**What to do:** In full and without edits, write out the data that follows.

**Data shown:**
================================

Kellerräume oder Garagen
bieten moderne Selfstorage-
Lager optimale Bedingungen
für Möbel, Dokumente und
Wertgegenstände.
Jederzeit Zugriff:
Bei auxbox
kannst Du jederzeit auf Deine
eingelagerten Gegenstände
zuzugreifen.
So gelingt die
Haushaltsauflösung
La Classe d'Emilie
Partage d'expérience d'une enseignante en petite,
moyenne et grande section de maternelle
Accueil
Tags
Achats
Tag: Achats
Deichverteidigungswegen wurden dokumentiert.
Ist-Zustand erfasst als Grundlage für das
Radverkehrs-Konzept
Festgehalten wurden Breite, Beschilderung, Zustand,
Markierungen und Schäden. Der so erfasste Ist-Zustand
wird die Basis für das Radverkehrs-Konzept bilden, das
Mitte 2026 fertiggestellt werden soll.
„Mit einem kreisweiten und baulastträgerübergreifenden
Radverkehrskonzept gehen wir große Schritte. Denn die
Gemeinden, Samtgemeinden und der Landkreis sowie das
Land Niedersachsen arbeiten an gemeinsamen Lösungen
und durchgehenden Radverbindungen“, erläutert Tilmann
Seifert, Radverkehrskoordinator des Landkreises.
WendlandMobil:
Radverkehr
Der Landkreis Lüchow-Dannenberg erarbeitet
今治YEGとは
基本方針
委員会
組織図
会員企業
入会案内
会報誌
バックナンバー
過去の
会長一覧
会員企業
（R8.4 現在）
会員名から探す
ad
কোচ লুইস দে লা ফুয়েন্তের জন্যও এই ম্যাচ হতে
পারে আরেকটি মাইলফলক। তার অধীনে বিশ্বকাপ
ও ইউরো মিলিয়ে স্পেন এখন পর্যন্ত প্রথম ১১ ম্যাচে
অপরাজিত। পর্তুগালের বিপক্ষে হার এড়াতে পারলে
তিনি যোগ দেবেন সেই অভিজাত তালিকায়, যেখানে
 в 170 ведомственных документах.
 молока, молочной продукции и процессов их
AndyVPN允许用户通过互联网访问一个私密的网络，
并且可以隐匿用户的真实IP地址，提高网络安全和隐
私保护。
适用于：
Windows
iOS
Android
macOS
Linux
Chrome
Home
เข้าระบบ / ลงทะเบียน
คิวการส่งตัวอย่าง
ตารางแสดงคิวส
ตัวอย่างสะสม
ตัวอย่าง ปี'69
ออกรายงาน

================================

**The completed task:**
Kellerräume oder Garagen
bieten moderne Selfstorage-
Lager optimale Bedingungen
für Möbel, Dokumente und
Wertgegenstände.
Jederzeit Zugriff:
Bei auxbox
kannst Du jederzeit auf Deine
eingelagerten Gegenstände
zuzugreifen.
So gelingt die
Haushaltsauflösung
La Classe d'Emilie
Partage d'expérience d'une enseignante en petite,
moyenne et grande section de maternelle
Accueil
Tags
Achats
Tag: Achats
Deichverteidigungswegen wurden dokumentiert.
Ist-Zustand erfasst als Grundlage für das
Radverkehrs-Konzept
Festgehalten wurden Breite, Beschilderung, Zustand,
Markierungen und Schäden. Der so erfasste Ist-Zustand
wird die Basis für das Radverkehrs-Konzept bilden, das
Mitte 2026 fertiggestellt werden soll.
„Mit einem kreisweiten und baulastträgerübergreifenden
Radverkehrskonzept gehen wir große Schritte. Denn die
Gemeinden, Samtgemeinden und der Landkreis sowie das
Land Niedersachsen arbeiten an gemeinsamen Lösungen
und durchgehenden Radverbindungen“, erläutert Tilmann
Seifert, Radverkehrskoordinator des Landkreises.
WendlandMobil:
Radverkehr
Der Landkreis Lüchow-Dannenberg erarbeitet
今治YEGとは
基本方針
委員会
組織図
会員企業
入会案内
会報誌
バックナンバー
過去の
会長一覧
会員企業
（R8.4 現在）
会員名から探す
ad
কোচ লুইস দে লা ফুয়েন্তের জন্যও এই ম্যাচ হতে
পারে আরেকটি মাইলফলক। তার অধীনে বিশ্বকাপ
ও ইউরো মিলিয়ে স্পেন এখন পর্যন্ত প্রথম ১১ ম্যাচে
অপরাজিত। পর্তুগালের বিপক্ষে হার এড়াতে পারলে
তিনি যোগ দেবেন সেই অভিজাত তালিকায়, যেখানে
 в 170 ведомственных документах.
 молока, молочной продукции и процессов их
AndyVPN允许用户通过互联网访问一个私密的网络，
并且可以隐匿用户的真实IP地址，提高网络安全和隐
私保护。
适用于：
Windows
iOS
Android
macOS
Linux
Chrome
Home
เข้าระบบ / ลงทะเบียน
คิวการส่งตัวอย่าง
ตารางแสดงคิวส
ตัวอย่างสะสม
ตัวอย่าง ปี'69
ออกรายงาน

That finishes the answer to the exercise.